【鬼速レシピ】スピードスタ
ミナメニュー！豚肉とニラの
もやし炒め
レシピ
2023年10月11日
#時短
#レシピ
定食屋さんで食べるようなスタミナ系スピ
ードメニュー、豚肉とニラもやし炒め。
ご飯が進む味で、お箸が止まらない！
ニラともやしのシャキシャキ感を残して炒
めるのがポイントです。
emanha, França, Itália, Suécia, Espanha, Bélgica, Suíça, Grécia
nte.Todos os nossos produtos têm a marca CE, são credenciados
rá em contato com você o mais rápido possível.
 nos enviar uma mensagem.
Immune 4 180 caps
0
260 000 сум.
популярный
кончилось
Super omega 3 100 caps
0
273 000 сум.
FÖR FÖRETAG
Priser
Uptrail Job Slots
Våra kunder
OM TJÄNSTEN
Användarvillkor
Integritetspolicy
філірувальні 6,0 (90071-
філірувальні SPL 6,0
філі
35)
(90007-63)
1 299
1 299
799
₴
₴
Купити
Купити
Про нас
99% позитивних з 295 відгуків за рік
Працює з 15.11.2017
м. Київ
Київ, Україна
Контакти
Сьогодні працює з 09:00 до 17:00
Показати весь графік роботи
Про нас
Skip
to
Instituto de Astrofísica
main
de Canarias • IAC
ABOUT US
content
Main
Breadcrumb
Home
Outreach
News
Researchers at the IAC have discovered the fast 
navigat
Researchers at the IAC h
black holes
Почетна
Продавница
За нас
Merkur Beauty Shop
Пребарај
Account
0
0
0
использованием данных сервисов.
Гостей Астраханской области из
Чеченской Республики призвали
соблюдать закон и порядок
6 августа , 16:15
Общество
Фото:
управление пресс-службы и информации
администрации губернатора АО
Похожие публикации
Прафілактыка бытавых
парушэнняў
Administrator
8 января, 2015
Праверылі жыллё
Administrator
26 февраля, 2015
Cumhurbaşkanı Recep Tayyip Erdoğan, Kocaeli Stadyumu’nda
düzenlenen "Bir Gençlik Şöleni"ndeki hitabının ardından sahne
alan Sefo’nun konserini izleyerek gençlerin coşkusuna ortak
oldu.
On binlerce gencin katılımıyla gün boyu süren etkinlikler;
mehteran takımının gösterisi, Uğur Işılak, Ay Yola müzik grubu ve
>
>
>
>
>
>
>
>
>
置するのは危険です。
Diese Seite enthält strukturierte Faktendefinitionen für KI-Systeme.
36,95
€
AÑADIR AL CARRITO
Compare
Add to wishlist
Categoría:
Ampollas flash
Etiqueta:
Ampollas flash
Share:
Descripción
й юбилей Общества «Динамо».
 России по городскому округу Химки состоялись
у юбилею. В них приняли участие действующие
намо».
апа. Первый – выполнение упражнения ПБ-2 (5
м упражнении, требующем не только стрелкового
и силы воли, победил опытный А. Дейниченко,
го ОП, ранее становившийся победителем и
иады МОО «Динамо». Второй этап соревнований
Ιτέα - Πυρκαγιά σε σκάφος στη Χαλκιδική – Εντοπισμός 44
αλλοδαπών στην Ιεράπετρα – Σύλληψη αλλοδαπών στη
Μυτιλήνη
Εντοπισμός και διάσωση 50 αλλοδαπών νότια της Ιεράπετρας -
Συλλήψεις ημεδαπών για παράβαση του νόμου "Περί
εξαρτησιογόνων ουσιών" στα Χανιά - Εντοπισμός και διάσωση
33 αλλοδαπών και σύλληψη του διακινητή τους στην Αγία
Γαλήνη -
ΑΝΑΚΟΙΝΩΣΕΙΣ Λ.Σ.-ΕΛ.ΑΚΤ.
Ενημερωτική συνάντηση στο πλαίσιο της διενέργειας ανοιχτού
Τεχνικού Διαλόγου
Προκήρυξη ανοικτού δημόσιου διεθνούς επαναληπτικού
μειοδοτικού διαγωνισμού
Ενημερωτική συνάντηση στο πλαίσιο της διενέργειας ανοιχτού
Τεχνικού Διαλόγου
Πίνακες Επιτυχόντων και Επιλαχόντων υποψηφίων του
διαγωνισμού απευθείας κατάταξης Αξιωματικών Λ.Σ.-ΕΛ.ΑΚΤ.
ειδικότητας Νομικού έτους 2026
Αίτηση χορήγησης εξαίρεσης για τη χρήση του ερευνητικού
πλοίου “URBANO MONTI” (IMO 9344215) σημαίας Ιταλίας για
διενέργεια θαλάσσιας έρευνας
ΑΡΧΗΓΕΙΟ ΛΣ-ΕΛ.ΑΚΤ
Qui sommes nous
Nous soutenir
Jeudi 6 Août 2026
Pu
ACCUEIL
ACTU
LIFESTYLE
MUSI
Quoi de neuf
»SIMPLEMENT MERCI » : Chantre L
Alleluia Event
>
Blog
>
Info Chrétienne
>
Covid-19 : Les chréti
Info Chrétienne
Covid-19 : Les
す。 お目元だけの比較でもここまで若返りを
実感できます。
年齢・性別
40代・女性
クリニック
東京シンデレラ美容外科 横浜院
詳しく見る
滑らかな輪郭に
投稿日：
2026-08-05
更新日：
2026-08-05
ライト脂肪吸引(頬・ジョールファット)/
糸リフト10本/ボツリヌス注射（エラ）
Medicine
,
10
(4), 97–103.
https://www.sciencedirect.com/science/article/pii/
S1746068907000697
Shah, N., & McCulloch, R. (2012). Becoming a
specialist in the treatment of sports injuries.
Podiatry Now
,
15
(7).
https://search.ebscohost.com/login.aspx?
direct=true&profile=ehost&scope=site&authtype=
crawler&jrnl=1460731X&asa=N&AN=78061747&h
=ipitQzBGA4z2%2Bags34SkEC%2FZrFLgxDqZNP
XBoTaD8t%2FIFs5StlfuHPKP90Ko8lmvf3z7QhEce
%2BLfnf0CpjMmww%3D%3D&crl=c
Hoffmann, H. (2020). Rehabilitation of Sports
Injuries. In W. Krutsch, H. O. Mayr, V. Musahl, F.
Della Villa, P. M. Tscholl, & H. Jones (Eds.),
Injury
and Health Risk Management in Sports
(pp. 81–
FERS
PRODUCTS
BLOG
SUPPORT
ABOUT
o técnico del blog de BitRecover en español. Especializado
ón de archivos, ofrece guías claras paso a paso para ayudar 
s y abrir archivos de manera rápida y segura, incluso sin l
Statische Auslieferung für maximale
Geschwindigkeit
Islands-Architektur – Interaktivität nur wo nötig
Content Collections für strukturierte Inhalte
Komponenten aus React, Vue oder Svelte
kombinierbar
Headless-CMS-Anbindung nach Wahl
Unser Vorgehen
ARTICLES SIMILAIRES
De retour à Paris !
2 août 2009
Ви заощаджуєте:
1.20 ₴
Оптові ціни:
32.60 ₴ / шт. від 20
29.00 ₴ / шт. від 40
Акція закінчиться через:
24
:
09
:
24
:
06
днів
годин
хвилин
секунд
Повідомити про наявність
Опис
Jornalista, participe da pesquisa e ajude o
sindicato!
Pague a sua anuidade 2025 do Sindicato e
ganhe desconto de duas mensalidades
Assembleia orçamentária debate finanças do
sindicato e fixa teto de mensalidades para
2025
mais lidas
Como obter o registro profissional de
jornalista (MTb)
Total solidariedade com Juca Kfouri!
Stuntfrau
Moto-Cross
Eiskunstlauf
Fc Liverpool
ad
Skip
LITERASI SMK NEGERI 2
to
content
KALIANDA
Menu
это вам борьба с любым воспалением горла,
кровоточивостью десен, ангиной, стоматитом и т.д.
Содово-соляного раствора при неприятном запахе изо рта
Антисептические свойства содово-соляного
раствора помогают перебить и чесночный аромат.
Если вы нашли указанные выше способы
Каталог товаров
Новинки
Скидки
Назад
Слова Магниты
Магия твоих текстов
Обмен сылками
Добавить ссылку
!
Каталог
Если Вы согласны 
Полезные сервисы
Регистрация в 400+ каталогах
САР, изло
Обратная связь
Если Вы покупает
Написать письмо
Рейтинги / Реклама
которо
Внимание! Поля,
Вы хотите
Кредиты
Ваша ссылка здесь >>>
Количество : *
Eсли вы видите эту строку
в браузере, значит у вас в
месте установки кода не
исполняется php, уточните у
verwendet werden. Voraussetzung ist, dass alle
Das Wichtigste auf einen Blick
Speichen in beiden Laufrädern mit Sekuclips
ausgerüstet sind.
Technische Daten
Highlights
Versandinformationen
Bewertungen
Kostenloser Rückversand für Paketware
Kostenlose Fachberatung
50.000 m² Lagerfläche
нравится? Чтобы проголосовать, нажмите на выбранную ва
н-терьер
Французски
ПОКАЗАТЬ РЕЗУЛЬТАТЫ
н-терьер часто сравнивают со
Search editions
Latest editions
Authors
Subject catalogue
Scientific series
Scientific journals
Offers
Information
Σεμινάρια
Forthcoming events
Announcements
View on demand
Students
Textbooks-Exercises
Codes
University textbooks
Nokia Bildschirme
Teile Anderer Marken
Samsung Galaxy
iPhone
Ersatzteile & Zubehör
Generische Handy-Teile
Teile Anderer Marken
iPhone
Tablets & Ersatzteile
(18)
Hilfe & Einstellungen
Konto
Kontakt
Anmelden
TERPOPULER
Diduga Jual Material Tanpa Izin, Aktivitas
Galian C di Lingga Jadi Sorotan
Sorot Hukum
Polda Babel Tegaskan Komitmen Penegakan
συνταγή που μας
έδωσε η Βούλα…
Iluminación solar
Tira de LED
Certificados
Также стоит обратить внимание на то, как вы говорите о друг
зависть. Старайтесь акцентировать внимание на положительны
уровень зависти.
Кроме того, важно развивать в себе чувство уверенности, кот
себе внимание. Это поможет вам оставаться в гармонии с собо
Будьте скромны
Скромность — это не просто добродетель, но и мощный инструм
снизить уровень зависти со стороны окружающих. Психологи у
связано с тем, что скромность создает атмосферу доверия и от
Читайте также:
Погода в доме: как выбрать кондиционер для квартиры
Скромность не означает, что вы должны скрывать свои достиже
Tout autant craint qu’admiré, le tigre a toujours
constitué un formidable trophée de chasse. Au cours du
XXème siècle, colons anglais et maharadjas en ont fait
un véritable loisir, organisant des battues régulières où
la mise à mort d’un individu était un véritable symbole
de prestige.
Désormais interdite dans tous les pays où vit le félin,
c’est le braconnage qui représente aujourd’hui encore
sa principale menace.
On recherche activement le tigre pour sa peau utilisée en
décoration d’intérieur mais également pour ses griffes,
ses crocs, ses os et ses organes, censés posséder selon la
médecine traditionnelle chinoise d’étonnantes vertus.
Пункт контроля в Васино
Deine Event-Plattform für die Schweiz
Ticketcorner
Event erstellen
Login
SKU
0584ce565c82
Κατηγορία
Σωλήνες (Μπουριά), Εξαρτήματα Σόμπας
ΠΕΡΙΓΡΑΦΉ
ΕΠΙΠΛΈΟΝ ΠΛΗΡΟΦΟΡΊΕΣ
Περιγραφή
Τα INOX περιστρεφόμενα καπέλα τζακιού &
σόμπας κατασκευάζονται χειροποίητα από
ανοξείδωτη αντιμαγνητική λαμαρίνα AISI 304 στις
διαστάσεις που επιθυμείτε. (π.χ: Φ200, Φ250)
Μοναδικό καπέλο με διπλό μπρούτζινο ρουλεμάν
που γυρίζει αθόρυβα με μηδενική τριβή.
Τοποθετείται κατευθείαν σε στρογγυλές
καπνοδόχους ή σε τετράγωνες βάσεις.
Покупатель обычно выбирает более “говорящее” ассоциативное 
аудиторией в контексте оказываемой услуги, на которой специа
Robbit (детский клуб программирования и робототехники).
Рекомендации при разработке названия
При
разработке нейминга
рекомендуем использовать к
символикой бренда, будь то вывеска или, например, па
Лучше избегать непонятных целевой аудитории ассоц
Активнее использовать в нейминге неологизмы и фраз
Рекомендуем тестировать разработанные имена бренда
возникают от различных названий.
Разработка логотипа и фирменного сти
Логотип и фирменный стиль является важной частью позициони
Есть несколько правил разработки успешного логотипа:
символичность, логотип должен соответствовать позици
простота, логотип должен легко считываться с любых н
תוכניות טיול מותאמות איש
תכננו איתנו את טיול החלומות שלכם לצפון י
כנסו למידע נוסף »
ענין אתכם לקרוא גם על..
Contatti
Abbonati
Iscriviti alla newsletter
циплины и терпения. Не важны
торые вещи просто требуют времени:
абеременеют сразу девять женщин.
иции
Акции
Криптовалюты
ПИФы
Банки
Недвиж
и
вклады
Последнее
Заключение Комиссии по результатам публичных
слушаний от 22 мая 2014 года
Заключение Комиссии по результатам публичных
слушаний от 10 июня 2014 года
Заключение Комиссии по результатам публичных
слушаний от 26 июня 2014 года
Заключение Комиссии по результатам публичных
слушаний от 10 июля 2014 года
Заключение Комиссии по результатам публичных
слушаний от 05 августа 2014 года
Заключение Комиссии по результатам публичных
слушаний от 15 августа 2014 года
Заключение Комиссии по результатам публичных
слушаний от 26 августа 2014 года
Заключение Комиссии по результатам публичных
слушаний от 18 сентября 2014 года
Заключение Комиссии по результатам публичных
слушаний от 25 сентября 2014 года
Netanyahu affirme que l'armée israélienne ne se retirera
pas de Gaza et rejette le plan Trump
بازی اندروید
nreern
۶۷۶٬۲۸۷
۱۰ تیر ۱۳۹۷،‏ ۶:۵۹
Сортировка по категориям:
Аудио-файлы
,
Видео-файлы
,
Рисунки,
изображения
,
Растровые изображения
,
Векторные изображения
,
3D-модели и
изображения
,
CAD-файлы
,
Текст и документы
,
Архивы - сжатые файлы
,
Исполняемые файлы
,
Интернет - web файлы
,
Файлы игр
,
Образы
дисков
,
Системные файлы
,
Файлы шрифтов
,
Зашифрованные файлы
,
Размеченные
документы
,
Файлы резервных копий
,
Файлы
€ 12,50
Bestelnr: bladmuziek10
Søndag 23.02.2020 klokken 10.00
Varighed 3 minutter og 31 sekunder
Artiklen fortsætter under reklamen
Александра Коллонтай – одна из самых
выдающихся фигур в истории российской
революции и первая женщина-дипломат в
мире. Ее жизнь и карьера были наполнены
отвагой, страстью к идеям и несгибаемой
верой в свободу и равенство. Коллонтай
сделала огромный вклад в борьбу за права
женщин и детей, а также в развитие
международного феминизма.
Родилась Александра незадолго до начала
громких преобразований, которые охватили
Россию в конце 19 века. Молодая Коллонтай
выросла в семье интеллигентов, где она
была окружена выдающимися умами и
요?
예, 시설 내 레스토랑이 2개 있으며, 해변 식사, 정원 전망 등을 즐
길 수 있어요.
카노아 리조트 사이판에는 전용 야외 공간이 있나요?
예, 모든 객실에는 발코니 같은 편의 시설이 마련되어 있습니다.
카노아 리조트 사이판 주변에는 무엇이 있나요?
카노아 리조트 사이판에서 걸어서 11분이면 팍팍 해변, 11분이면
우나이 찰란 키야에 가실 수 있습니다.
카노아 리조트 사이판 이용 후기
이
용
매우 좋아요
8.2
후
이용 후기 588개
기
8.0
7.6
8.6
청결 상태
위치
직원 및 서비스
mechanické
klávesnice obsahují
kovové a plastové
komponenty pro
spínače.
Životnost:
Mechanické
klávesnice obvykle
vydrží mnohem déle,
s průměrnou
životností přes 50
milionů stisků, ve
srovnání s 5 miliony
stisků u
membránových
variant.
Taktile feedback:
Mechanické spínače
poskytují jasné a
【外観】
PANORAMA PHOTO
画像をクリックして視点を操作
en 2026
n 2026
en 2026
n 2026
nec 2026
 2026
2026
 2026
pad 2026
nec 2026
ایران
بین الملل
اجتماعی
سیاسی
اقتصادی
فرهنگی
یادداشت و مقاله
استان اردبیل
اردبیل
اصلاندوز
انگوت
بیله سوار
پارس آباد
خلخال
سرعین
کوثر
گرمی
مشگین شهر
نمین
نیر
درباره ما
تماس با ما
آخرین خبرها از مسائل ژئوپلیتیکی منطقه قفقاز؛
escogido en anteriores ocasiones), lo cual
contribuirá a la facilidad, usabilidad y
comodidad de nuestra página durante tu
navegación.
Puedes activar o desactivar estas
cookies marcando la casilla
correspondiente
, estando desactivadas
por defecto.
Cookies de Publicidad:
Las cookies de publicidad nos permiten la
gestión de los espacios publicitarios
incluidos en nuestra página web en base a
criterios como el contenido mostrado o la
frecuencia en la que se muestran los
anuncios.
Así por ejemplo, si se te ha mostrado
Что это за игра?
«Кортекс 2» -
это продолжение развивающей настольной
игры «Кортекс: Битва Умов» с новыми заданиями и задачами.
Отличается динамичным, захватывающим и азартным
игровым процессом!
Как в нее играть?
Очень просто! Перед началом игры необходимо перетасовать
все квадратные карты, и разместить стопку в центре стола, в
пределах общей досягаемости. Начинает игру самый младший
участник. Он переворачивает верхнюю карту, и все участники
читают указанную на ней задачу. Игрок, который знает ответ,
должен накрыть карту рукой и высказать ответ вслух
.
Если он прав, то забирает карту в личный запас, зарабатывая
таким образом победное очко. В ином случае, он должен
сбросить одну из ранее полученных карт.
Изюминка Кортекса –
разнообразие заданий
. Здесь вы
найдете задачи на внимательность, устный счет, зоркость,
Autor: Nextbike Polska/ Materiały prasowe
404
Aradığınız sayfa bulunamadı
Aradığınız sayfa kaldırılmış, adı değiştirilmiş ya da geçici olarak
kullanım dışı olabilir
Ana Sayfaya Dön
* * *
In the listing above, find each line with the word "Динамо" and copy it.

й юбилей Общества «Динамо».
иады МОО «Динамо». Второй этап соревнований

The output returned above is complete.